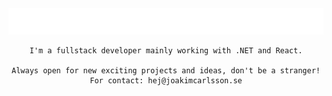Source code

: <div align="center">
    <img src="typewriter.svg" alt="typewriter">
    
    I'm a fullstack developer mainly working with .NET and React.
    
    Always open for new exciting projects and ideas, don't be a stranger!
    For contact: hej@joakimcarlsson.se
</div>

<!--
**joakimcarlssons/joakimcarlssons** is a ✨ _special_ ✨ repository because its `README.md` (this file) appears on your GitHub profile.

Here are some ideas to get you started:

- 🔭 I’m currently working on ...
- 🌱 I’m currently learning ...
- 👯 I’m looking to collaborate on ...
- 🤔 I’m looking for help with ...
- 💬 Ask me about ...
- 📫 How to reach me: ...
- 😄 Pronouns: ...
- ⚡ Fun fact: ...
-->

┄┄┄┄┄┄

Exercise details: In the listing above, the line containing "your GitHub profile." and all lines after it are to be restated word for word.

Task response:
**joakimcarlssons/joakimcarlssons** is a ✨ _special_ ✨ repository because its `README.md` (this file) appears on your GitHub profile.

Here are some ideas to get you started:

- 🔭 I’m currently working on ...
- 🌱 I’m currently learning ...
- 👯 I’m looking to collaborate on ...
- 🤔 I’m looking for help with ...
- 💬 Ask me about ...
- 📫 How to reach me: ...
- 😄 Pronouns: ...
- ⚡ Fun fact: ...
-->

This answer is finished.